OK, let me get working on a reference implementation of WebHelpers,
and then you can update the Paginator to match it.  There will be a
WebHelpers task during the Pylons/TurboGears sprint at PyCon, so I
should have something ready after that.

On Mon, Mar 3, 2008 at 2:13 AM, Christoph Haas <[EMAIL PROTECTED]> wrote:
>  When we talked about JS support a while ago you considered creating an
>  abstract module or something that other parts of the webhelpers could
>  use. I can't really imagine how that would work because the JS libraries
>  work very differently. Did you get any results out of that idea yet?
>  If there were such a thing as a "Webhelpers Javascript API" then I could
>  use that. But I don't really expect that. :)

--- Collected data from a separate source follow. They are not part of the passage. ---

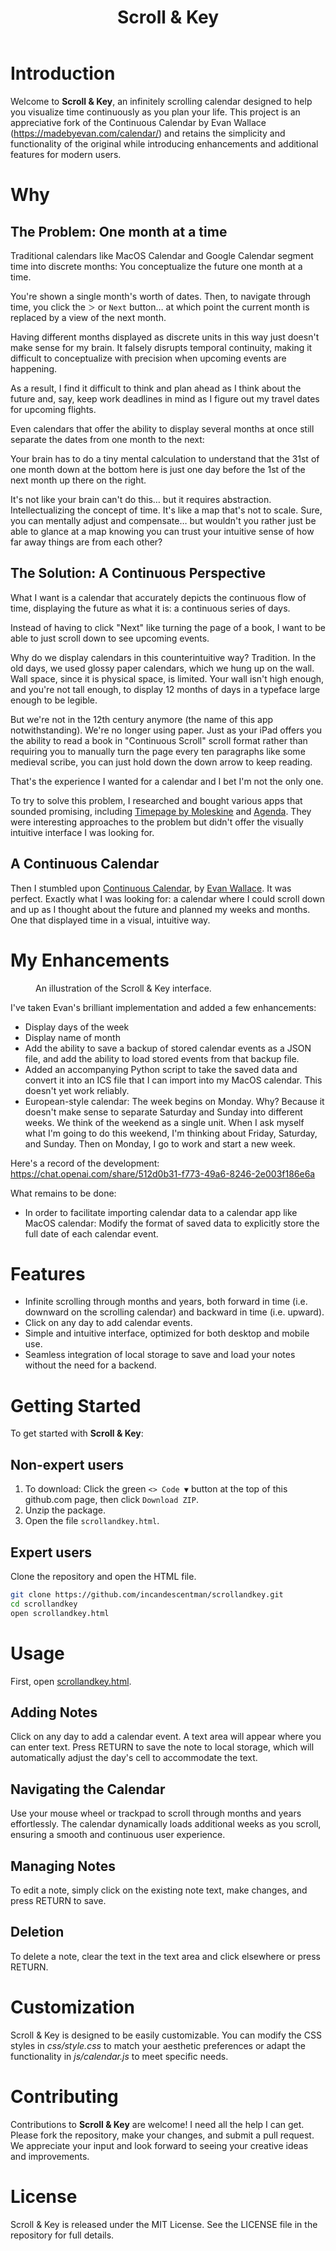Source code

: #+TITLE: Scroll & Key
#+STARTUP: overview

* Introduction
Welcome to *Scroll & Key*, an infinitely scrolling calendar designed to help you visualize time continuously as you plan your life. This project is an appreciative fork of the Continuous Calendar by Evan Wallace (https://madebyevan.com/calendar/) and retains the simplicity and functionality of the original while introducing enhancements and additional features for modern users.

# #+ATTR_HTML: :width 300px +CAPTION: An illustration of the Scroll & Key interface.
[[https://github.com/incandescentman/scrollandkey/raw/main/2.png]]

* Why

** The Problem: One month at a time
Traditional calendars like MacOS Calendar and Google Calendar segment time into discrete months: You conceptualize the future one month at a time.

[[file:typical-interface.png]]

You're shown a single month's worth of dates. Then, to navigate through time, you click the ~＞~ or ~Next~ button... at which point the current month is replaced by a view of the next month.

[[file:nextmonth.png]]

Having different months displayed as discrete units in this way just doesn't make sense for my brain. It falsely disrupts temporal continuity, making it difficult to conceptualize with precision when upcoming events are happening.

As a result, I find it difficult to think and plan ahead as I think about the future and, say, keep work deadlines in mind as I figure out my travel dates for upcoming flights.

Even calendars that offer the ability to display several months at once still separate the dates from one month to the next:

[[file:mc-simple.png]]

Your brain has to do a tiny mental calculation to understand that the 31st of one month down at the bottom here is just one day before the 1st of the next month up there on the right.

It's not like your brain can't do this... but it requires abstraction. Intellectualizing the concept of time. It's like a map that's not to scale. Sure, you can mentally adjust and compensate... but wouldn't you rather just be able to glance at a map knowing you can trust your intuitive sense of how far away things are from each other?

** The Solution: A Continuous Perspective
What I want is a calendar that accurately depicts the continuous flow of time, displaying the future as what it is: a continuous series of days.

Instead of having to click "Next" like turning the page of a book, I want to be able to just scroll down to see upcoming events.

Why do we display calendars in this counterintuitive way? Tradition. In the old days, we used glossy paper calendars, which we hung up on the wall. Wall space, since it is physical space, is limited. Your wall isn't high enough, and you're not tall enough, to display 12 months of days in a typeface large enough to be legible.

But we're not in the 12th century anymore (the name of this app notwithstanding). We're no longer using paper. Just as your iPad offers you the ability to read a book in "Continuous Scroll" scroll format rather than requiring you to manually turn the page every ten paragraphs like some medieval scribe, you can just hold down the down arrow to keep reading.

That's the experience I wanted for a calendar and I bet I'm not the only one.

To try to solve this problem, I researched and bought various apps that sounded promising, including [[https://www.moleskine.com/en-us/shop/moleskine-smart/apps-and-services/timepage/][Timepage by Moleskine]] and [[https://agenda.com/][Agenda]]. They were interesting approaches to the problem but didn't offer the visually intuitive interface I was looking for.

** A Continuous Calendar
Then I stumbled upon [[https://madebyevan.com/calendar/][Continuous Calendar]], by [[https://github.com/evanw][Evan Wallace]]. It was perfect. Exactly what I was looking for: a calendar where I could scroll down and up as I thought about the future and planned my weeks and months. One that displayed time in a visual, intuitive way.

[[file:interface.png]]

* My Enhancements
#+CAPTION: An illustration of the Scroll & Key interface.
[[https://github.com/incandescentman/scrollandkey/raw/main/3.png]]

I've taken Evan's brilliant implementation and added a few enhancements:
- Display days of the week
- Display name of month
- Add the ability to save a backup of stored calendar events as a JSON file, and add the ability to load stored events from that backup file.
- Added an accompanying Python script to take the saved data and convert it into an ICS file that I can import into my MacOS calendar. This doesn't yet work reliably.
- European-style calendar: The week begins on Monday. Why? Because it doesn't make sense to separate Saturday and Sunday into different weeks. We think of the weekend as a single unit. When I ask myself what I'm going to do this weekend, I'm thinking about Friday, Saturday, and Sunday. Then on Monday, I go to work and start a new week.

Here's a record of the development:
https://chat.openai.com/share/512d0b31-f773-49a6-8246-2e003f186e6a

What remains to be done:
- In order to facilitate importing calendar data to a calendar app like MacOS calendar: Modify the format of saved data to explicitly store the full date of each calendar event.

* Features
- Infinite scrolling through months and years, both forward in time (i.e. downward on the scrolling calendar) and backward in time (i.e. upward).
- Click on any day to add calendar events.
- Simple and intuitive interface, optimized for both desktop and mobile use.
- Seamless integration of local storage to save and load your notes without the need for a backend.

[[file:scrolly.gif]]

* Getting Started
To get started with *Scroll & Key*:

** Non-expert users
1. To download: Click the green ~<> Code ▼~ button at the top of this github.com page, then click ~Download ZIP~.
2. Unzip the package.
3. Open the file ~scrollandkey.html~.

** Expert users
Clone the repository and open the HTML file.

#+BEGIN_SRC sh
git clone https://github.com/incandescentman/scrollandkey.git
cd scrollandkey
open scrollandkey.html
#+END_SRC

* Usage
First, open [[file:scrollandkey.html][scrollandkey.html]].

** Adding Notes
Click on any day to add a calendar event. A text area will appear where you can enter text. Press RETURN to save the note to local storage, which will automatically adjust the day's cell to accommodate the text.

** Navigating the Calendar
Use your mouse wheel or trackpad to scroll through months and years effortlessly. The calendar dynamically loads additional weeks as you scroll, ensuring a smooth and continuous user experience.

** Managing Notes
To edit a note, simply click on the existing note text, make changes, and press RETURN to save.

** Deletion
To delete a note, clear the text in the text area and click elsewhere or press RETURN.

* Customization
Scroll & Key is designed to be easily customizable. You can modify the CSS styles in /css/style.css/ to match your aesthetic preferences or adapt the functionality in /js/calendar.js/ to meet specific needs.

* Contributing
Contributions to *Scroll & Key* are welcome! I need all the help I can get. Please fork the repository, make your changes, and submit a pull request. We appreciate your input and look forward to seeing your creative ideas and improvements.

* License
Scroll & Key is released under the MIT License. See the LICENSE file in the repository for full details.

That was left to be designed later.  Ben is planning a few small
Javascript functions which won't depend on any library.  So something
like link_to_remote.  If there are any functions you think are
particularly important, please let me know.  I haven't used JS much so
I don't know what's needed.

h.url_for will exist but not in WebHelpers.  It will proabably be
imported from Routes directly into pylons.helpers.  For now, please
make your own shadow functions for framework-specific details
(url_for, session use, GET params, etc).  When we figure out how
WebHelpers will access framework services,then you can update those
portions.

Is h.url() really needed?  It "lazily evaluates url_for arguments".
Um, why?  It's not like Routes is overhead-intensive.  I think h.url
is just a Railsism that can go away.  (The name may be used for the
url_for function, but 'url' is a very common local variable name in
user code, so I'm not sure it's a good idea.)

>  The only place in the module where JS is used is the "_pagerlink()"
>  function which consists of ~20 lines of code for 4 different JS
>  frameworks. Not really enough to create another module of it that I
>  would want to upload to PyPi. I wonder if I should rather provide a
>  callback hook so everybody can hook in their function that creates the
>  links. The documentation can provide examples for such functions
>  (perhaps ~5 lines of code) and the paginate module can do without any
>  JS.

I'll leave you to figure this out.  Certainly, providing standard
implementations for the major JS libraries would be a good thing.

>  The main thing I'm scared of is breaking the API. But I assume that the
>  webhelpers have to face a 90% API breakage anyway.

WebHelpers will be quite incompatible, so this is a good time to make
any API changes.  Those who want compatibility can use the older
versions of WebHelpers and your module.